Phooey! In Lithuania, if you take taxi then the trip cost includes boarding fee. (About 0.5 Euro) So technically it is possible to drive 0 meters for 0.5 euro. 0.5 euro divided by zero meters will be infinity, which is way more than measly 1.5 pence per meter you mention in your article. All jokes aside, this is just another example of data masaging. The journalist in article specificaly mentions, that she chose the shortest trip, thus artificialy increasing price per meter ratio. Why not the longest trip, or the average trip? Probably then the article would not have had such catchy headline, but then she probably would have had more time to enjoy champagne. The loss is on her.

Vaidotas Zemlys


Try the same distance in a 747 for less than the Tube. Christchurch, New Zealand to Fiji equals 5738kms (return). Cost $NZ 499 return. (£177.50) That's about 3 pence/km. It would cost about £86,070 to take the tube to Fiji from here. which I could understand if they had to dig a new tunnel for each passenger. Has Red Ken considered Jumbo Jets as an alternative form of public transport?

Charley

Only if they're bendy and prone to self-combustion, we gather.

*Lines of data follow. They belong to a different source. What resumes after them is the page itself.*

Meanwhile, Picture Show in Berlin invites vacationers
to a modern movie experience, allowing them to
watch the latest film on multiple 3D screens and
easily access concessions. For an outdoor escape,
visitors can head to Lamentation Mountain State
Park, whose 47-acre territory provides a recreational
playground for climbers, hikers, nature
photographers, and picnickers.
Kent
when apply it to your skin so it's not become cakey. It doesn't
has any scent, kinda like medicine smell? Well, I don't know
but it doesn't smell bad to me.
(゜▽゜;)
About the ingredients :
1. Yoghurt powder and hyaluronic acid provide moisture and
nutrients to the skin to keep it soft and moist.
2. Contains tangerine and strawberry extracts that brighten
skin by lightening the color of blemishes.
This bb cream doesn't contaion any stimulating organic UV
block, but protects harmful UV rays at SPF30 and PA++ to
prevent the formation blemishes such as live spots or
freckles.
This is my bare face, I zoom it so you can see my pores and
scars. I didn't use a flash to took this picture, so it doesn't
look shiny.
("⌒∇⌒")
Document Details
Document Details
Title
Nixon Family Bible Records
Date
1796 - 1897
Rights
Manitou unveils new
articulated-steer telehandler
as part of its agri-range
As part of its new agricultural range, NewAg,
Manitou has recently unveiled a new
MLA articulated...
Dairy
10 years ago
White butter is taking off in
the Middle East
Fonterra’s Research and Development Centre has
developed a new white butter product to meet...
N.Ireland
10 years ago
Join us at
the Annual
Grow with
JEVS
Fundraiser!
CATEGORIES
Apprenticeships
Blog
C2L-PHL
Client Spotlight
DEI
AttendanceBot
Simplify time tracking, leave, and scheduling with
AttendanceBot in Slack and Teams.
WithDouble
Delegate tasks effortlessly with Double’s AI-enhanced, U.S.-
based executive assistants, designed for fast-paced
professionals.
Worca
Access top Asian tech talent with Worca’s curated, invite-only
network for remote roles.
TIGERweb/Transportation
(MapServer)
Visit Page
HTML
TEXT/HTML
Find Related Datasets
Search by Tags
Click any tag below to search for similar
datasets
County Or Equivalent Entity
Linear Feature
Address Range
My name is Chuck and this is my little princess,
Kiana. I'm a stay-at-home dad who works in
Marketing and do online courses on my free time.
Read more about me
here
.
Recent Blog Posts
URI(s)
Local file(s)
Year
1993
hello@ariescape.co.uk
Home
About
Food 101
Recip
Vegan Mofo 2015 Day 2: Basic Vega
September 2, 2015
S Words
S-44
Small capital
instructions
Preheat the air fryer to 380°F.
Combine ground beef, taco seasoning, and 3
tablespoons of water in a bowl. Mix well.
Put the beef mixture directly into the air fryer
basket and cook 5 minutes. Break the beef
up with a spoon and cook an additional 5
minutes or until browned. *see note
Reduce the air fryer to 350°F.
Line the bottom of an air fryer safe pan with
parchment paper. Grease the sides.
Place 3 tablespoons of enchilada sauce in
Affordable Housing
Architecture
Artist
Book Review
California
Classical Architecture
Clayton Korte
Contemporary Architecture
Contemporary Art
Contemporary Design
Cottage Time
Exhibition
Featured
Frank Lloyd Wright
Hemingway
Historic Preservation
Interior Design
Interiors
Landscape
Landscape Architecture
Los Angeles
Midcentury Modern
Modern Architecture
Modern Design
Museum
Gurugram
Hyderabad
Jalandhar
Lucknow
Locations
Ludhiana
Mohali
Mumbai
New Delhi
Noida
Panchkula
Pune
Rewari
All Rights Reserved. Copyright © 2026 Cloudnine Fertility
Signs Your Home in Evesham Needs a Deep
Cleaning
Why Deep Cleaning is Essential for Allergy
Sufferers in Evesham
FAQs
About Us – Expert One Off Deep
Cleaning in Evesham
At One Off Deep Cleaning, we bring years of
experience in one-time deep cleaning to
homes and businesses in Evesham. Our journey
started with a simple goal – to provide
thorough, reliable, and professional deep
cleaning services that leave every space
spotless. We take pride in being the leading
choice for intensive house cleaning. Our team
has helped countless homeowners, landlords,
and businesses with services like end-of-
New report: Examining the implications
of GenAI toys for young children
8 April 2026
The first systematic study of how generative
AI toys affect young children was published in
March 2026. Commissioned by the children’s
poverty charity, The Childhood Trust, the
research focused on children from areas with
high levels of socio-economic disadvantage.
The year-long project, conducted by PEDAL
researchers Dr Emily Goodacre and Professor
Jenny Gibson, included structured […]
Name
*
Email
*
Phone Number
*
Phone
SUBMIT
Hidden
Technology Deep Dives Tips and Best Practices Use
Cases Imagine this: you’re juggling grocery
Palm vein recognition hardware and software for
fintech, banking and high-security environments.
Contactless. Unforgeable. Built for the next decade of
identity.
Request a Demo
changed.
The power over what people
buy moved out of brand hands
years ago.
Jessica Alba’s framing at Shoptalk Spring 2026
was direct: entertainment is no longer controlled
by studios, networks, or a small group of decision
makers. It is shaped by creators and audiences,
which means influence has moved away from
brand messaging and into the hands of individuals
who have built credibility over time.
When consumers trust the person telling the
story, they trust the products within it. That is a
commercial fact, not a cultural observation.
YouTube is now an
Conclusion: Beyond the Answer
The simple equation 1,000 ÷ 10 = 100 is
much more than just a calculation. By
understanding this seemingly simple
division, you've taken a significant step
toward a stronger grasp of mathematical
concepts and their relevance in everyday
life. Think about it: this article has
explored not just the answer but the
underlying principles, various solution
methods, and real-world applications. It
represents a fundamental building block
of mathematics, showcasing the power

"Which would make it just two quid, or thereabouts. By our reckoning, you can travel the same distance for less in a Learjet. ®" Perhaps, but you just try to hire a Learjet to take you from Covent Garden to Leicester Square ... or any other 0.26km's for that matter ..

Greg Nicholls

Oh, we don't know. We bet John Prescott has used a Learjet to travel the 200 yards from the pie shop back to the Labour Party conference...


She [the journalist] writes:

"As I descended to the chilly Piccadilly line platform via escalator at Covent Garden..".

I bet she never left her office in Wapping (or whereve the Sun are these days). Otherwise she'd know that there are no escalators at Covent Garden, just the lifts or the 'emergency only' stairs!

Mark Morton

Rumbled. Pretty conclusive evidence that Sun journos never travel in anything other than stretch Limo. Or Learjet.